The Scenario
A patient in her mid-40s presents to a Traditional Chinese Medicine Practitioner complaining of chronic fatigue, weight gain, and feeling cold all the time. She mentions she was diagnosed with hypothyroidism two years ago and is currently taking levothyroxine as prescribed by her family physician.
She asks the practitioner whether acupuncture could help manage her symptoms. She also mentions that she dislikes taking medication and wonders whether she could eventually stop.
What Happened
During the first consultation, the practitioner told the patient that her thyroid condition was "well-suited to TCM treatment" and that, in his experience, "acupuncture can stimulate thyroid function." He advised her to reduce her levothyroxine dosage gradually and, after several weeks of treatment, to stop taking it entirely.
The patient followed this advice. Over the following two months, she reduced and then discontinued her medication. Her symptoms worsened significantly — she developed severe fatigue, depression, and cognitive difficulties that interfered with her work.
When her family physician discovered she had stopped her medication, she was referred back to an endocrinologist. The patient filed a complaint with CTCMPAO.
During the investigation, the practitioner's records for the relevant visits were found to be incomplete — they did not document the patient's existing medication, the advice given about stopping it, or the clinical rationale for the treatment plan.
What Went Wrong
Several serious failures occurred:
- Advising on prescribed medication: Advising a patient to reduce or discontinue prescription medication falls outside the scope of practice of a Registered TCM Practitioner. This is the domain of the prescribing physician.
- False or misleading claims: The claim that acupuncture can "stimulate thyroid function" and replace pharmaceutical treatment is not supported by evidence and constitutes a misleading representation about TCM's capabilities.
- Failure to refer: When a patient presents with a complex medical condition being managed by another regulated health professional, the practitioner should coordinate care — not supplant it.
- Record-keeping failures: The failure to document the patient's current medications, the clinical reasoning, and the advice given made it impossible to reconstruct the clinical encounter and constitutes a violation of the Record-Keeping standard.

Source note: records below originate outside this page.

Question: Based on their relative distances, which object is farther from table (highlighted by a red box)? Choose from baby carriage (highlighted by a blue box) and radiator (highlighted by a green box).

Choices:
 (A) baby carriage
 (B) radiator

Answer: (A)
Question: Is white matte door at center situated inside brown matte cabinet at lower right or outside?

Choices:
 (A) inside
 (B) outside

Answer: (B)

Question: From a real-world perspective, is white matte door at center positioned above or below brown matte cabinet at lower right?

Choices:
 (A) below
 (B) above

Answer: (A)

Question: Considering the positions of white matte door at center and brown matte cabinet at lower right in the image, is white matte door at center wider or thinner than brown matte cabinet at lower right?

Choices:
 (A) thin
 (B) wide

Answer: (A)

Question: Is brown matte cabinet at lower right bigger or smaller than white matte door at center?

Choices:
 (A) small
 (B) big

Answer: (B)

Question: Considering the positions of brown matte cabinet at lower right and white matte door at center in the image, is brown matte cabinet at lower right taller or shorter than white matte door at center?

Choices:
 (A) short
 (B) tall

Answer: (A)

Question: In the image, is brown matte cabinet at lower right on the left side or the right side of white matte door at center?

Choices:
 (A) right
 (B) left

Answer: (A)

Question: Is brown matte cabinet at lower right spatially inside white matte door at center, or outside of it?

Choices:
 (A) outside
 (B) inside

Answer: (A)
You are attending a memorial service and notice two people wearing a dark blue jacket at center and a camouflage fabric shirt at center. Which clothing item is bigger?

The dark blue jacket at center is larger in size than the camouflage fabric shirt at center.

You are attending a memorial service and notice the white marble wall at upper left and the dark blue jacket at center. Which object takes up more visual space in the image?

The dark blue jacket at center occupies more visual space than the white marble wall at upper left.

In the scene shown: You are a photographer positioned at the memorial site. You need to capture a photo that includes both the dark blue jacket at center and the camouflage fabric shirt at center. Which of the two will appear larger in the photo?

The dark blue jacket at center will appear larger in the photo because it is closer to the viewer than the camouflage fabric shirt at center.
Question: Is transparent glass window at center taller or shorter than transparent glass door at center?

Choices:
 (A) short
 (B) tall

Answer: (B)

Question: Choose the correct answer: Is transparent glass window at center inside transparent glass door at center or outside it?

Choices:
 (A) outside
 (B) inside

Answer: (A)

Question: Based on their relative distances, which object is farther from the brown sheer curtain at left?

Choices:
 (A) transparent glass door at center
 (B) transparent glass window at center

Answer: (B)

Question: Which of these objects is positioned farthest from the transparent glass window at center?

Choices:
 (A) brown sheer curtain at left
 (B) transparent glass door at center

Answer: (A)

Standards of Practice Involved
Diagnosis and Treatment
Advising a patient to discontinue prescribed medication is outside the scope of a Registered Traditional Chinese Medicine Practitioner. Members must practice within their defined scope and must not perform acts that fall within the exclusive domain of another regulated profession.
Record-Keeping
Members must maintain complete, accurate, and legible records. This includes documenting all relevant patient information, clinical findings, treatment plans, and any advice provided. The records in this case were inadequate.
Communication
Members must communicate honestly and accurately about their services and the evidence base for treatment. Making unsupported claims about TCM's ability to replace pharmaceutical treatment violates this standard.
Key Takeaways
- TCM practitioners work alongside, not instead of, conventional medical care. Advising patients to stop prescribed medication is outside your scope — full stop.
- When a patient is under the care of another regulated health professional for an existing condition, communicate with that provider (with patient consent) rather than acting unilaterally.
- Document everything: the patient's current medications, your clinical reasoning, the treatment plan discussed, and any advice given. If it's not in the record, it didn't happen.
- Be honest about what TCM can and cannot do. Claims that are not evidence-based and that could mislead patients are prohibited — and can cause real harm.
For self-reflection:
- A patient tells you they are taking medication for a chronic condition and asks if they could stop once they start TCM treatment. How do you respond?
- How do you document a patient encounter when the patient reports taking multiple prescription medications? What information must your records contain?
- When is it appropriate to contact a patient's family physician or specialist? What are the steps for coordinating care in your practice?
Adapted for educational purposes from a published CTCMPAO discipline decision. Details modified to protect privacy. The original decision is publicly available on the CTCMPAO website.